Like so many other biopics of musicians from the wrong side of the ring road, this dramatisation of the life of Polish rapper Tomasz Chada wants to find a redemptive moral in the morass of biographical material. The problem is, Chada’s storyline is thin on salvation, given he was an enthusiastic car thief (until prison slowed down his long career in crime), a committed consumer of drugs and alcohol, and an all round toerag to most of the people in his life, including the many women who tried to reform him, and the producer buddy who gave him a big break.
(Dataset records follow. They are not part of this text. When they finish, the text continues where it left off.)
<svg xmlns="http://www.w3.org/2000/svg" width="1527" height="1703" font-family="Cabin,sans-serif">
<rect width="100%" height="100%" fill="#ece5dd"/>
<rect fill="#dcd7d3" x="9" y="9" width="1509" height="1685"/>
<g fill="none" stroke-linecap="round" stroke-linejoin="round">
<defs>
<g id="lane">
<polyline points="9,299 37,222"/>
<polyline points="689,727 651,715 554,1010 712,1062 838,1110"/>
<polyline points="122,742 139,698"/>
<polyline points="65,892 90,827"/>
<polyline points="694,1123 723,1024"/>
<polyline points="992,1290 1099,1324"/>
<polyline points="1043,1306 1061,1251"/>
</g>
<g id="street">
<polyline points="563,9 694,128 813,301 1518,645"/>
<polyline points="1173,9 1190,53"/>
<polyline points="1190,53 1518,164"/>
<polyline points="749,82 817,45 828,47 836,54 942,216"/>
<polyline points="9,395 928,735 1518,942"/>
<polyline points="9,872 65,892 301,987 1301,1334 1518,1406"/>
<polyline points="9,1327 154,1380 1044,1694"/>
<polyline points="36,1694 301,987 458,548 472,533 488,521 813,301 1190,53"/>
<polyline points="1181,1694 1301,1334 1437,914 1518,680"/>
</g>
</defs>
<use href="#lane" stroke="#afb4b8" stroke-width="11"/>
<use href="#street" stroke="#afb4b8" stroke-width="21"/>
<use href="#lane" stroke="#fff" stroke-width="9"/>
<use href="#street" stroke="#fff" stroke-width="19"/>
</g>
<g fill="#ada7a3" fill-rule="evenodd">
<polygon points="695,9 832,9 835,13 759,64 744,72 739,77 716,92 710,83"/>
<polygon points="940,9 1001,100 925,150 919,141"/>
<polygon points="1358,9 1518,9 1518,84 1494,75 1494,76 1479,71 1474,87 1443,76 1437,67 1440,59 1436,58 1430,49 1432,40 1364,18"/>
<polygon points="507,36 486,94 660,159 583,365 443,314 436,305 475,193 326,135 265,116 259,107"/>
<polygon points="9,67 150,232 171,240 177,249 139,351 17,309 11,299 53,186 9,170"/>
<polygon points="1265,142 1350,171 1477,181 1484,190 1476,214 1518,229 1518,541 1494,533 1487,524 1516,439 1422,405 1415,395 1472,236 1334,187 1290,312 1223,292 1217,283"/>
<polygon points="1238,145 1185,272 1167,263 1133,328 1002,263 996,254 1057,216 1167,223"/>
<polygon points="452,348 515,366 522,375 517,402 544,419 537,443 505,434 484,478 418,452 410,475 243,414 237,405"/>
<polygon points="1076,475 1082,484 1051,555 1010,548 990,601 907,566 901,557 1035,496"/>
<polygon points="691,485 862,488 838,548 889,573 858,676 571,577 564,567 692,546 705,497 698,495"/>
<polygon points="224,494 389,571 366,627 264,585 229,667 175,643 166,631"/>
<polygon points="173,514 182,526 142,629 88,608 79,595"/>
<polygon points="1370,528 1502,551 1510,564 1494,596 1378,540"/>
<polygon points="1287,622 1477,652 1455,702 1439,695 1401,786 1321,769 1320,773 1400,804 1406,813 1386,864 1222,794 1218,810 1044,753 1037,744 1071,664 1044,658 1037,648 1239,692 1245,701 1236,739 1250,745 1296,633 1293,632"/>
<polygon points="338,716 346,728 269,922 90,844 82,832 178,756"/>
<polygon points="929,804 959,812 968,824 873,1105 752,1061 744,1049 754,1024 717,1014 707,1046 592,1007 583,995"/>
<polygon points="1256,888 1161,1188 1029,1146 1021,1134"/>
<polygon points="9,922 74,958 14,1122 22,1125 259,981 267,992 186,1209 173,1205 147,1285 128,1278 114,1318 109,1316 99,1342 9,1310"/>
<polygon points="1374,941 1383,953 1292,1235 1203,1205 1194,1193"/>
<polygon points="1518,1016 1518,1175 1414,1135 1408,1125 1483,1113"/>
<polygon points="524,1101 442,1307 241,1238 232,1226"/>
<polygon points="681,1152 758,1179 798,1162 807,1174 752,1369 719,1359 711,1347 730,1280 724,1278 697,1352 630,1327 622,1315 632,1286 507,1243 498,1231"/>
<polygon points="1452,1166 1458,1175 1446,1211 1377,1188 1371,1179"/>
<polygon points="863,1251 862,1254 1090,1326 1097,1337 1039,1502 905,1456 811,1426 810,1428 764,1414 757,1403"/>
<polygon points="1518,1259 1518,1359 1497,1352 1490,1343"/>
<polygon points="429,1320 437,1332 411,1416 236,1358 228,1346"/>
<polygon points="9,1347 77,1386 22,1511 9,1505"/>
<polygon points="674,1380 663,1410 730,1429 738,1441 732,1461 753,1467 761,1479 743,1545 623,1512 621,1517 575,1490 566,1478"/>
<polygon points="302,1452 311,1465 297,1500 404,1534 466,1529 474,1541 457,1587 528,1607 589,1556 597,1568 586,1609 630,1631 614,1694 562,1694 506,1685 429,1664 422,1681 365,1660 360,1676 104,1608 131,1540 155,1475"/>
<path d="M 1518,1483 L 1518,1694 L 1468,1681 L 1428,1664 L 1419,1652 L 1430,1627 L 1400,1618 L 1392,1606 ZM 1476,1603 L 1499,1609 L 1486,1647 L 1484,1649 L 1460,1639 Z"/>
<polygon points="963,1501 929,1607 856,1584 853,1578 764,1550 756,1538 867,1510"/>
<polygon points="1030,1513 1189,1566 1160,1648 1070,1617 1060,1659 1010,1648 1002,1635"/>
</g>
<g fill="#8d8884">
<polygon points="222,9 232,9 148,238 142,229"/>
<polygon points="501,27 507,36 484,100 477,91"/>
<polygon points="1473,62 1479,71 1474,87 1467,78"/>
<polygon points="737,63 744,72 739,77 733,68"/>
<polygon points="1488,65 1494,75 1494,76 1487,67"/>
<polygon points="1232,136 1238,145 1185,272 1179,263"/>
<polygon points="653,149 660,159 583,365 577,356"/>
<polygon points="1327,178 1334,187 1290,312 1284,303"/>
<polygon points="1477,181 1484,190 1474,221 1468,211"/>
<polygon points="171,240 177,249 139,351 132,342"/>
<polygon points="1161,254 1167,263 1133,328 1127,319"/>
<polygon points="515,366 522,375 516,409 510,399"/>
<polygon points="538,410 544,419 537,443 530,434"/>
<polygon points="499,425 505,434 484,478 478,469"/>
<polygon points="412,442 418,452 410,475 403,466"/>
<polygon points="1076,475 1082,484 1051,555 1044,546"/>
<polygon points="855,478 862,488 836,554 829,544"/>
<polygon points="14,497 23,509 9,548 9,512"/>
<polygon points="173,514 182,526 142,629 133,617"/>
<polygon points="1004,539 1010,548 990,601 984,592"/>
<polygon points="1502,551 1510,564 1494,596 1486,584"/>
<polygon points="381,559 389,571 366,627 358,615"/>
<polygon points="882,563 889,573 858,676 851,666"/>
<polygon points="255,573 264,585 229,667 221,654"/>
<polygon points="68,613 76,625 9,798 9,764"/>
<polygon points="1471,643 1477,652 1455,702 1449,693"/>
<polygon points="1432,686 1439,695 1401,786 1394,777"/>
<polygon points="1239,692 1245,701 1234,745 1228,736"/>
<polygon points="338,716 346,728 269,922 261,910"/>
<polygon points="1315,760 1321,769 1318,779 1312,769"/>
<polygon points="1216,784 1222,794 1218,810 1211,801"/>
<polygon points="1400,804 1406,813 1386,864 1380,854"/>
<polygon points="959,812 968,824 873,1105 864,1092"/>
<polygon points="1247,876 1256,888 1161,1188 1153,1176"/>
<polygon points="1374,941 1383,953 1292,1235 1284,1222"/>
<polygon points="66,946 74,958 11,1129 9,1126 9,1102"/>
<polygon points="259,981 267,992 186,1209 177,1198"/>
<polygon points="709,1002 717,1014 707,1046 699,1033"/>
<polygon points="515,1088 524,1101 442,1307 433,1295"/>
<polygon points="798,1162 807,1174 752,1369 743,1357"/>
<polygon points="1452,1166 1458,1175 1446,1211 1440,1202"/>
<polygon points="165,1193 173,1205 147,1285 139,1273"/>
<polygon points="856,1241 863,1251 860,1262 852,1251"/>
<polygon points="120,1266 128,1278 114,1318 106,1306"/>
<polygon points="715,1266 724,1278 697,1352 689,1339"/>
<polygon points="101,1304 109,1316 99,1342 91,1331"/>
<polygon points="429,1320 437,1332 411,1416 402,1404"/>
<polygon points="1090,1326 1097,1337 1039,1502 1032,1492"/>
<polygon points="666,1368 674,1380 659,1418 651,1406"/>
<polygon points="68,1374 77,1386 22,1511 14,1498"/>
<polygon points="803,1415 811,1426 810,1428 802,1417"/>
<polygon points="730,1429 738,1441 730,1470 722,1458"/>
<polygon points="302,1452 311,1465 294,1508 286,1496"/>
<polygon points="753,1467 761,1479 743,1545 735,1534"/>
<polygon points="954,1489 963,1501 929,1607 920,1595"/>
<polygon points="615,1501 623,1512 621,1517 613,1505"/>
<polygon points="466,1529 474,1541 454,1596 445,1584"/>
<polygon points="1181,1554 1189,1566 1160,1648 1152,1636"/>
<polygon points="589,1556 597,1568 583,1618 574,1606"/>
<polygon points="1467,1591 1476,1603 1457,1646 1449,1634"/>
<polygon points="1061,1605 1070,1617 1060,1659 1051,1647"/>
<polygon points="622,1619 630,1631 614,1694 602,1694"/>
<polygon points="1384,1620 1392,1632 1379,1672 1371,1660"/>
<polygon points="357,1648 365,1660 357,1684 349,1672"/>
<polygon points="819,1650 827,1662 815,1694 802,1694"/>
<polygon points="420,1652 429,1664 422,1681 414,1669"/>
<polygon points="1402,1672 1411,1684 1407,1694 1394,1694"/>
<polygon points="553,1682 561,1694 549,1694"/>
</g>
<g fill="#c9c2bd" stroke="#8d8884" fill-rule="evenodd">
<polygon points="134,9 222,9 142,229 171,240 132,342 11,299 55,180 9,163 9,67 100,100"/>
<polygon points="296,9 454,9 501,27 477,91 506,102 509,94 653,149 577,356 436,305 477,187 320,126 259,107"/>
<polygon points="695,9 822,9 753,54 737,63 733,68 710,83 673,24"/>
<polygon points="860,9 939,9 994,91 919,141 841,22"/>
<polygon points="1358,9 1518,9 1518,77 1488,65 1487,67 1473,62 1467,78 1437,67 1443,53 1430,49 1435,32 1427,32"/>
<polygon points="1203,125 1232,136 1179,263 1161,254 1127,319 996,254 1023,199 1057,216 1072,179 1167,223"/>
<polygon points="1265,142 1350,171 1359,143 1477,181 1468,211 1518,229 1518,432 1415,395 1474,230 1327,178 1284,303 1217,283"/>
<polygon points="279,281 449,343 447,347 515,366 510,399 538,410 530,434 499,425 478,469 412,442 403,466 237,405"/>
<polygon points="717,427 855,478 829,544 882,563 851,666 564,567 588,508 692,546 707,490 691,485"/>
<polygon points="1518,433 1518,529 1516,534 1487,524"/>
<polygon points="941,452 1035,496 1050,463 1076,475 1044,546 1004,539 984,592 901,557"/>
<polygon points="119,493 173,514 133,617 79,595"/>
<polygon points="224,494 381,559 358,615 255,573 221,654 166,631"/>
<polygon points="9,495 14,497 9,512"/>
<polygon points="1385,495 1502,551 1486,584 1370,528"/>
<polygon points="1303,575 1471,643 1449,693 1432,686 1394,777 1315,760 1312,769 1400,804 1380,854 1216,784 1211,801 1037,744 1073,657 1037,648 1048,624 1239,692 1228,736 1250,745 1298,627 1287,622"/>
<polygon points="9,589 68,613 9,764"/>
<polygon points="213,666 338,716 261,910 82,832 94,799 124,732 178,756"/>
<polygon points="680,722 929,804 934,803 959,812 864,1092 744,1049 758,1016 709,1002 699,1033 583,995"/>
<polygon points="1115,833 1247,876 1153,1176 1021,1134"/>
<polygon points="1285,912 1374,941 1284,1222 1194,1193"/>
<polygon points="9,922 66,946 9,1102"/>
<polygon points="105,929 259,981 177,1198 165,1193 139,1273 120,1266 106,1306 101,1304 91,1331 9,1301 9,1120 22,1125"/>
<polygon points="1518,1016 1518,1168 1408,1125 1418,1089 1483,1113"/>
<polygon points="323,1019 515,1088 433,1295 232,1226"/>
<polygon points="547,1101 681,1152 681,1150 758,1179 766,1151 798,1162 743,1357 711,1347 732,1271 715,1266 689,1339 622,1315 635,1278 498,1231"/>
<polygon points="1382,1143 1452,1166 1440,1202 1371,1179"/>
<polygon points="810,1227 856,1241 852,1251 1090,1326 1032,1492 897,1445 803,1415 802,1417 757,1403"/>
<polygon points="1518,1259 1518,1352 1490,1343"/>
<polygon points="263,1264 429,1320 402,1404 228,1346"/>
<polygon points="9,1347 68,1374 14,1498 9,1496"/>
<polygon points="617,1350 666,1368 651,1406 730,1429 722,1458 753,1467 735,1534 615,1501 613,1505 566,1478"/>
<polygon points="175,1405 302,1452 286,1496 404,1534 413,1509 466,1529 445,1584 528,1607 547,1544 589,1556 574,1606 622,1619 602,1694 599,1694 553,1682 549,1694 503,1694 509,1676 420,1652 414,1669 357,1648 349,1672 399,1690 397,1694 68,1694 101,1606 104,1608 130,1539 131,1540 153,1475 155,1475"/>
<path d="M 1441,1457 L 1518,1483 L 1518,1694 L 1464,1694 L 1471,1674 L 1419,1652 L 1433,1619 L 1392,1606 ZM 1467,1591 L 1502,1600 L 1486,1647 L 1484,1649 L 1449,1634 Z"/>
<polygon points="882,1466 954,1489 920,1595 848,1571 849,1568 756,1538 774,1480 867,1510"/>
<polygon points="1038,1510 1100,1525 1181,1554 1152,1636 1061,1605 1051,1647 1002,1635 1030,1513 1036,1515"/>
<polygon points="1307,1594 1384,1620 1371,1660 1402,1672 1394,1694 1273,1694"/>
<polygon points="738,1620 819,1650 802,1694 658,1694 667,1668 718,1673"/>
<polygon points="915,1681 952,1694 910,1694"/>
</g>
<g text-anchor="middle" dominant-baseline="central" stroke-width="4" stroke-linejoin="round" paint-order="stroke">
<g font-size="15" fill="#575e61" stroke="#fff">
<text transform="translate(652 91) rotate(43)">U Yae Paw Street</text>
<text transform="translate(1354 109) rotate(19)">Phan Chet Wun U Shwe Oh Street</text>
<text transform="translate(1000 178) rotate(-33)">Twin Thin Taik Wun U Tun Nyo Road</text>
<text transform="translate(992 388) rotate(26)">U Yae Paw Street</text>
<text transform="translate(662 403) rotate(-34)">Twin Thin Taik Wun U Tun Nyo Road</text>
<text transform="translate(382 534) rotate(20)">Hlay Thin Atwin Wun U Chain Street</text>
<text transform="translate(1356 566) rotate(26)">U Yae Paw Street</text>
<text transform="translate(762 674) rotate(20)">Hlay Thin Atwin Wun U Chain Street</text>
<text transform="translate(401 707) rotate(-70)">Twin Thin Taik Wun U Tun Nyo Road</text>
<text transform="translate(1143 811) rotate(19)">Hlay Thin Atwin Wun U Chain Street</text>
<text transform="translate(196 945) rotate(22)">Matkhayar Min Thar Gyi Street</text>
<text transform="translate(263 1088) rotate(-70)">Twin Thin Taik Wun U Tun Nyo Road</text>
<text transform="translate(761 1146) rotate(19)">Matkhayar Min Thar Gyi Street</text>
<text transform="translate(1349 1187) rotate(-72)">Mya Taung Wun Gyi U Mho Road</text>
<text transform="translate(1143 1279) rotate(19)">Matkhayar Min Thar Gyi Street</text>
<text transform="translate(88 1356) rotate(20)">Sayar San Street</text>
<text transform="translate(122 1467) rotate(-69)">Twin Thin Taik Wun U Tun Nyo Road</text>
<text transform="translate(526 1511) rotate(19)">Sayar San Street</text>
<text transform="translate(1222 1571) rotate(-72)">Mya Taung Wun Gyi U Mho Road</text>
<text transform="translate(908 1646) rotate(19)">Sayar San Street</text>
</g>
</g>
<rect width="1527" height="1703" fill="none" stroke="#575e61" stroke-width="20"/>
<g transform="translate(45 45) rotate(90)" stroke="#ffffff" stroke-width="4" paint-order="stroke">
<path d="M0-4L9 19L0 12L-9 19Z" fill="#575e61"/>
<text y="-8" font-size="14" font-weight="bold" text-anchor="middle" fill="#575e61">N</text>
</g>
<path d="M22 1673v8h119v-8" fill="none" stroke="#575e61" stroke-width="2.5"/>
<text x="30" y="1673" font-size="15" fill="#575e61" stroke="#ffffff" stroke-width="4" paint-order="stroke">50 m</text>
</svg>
Nevertheless, true to his inner good Catholic Polish boy child, he loved his mum and longed for her affection and approval – even though he sort of craps on her, too.
He is played by Piotr Witkowski, whose feline eyes, eat-you-up grin and loping gait give Chada a charisma that helps you sort of see the appeal. His gritty raps about the mean streets of Warsaw and his life of crime – the usual fodder for hip-hop dirty realism the world over – are presumably sufficiently impressive in Polish to have won him an audience big enough to warrant this biopic in the first place. But it’s a rocky eight-kilometre road, and the bizarre narrative sleight of hand that the script pulls two thirds in feels like a convoluted way to pony up the redemption hit that audiences crave – one that maybaffle Chada fans who know what happened to their hero.
• Proceder is released in the UK on 29 November.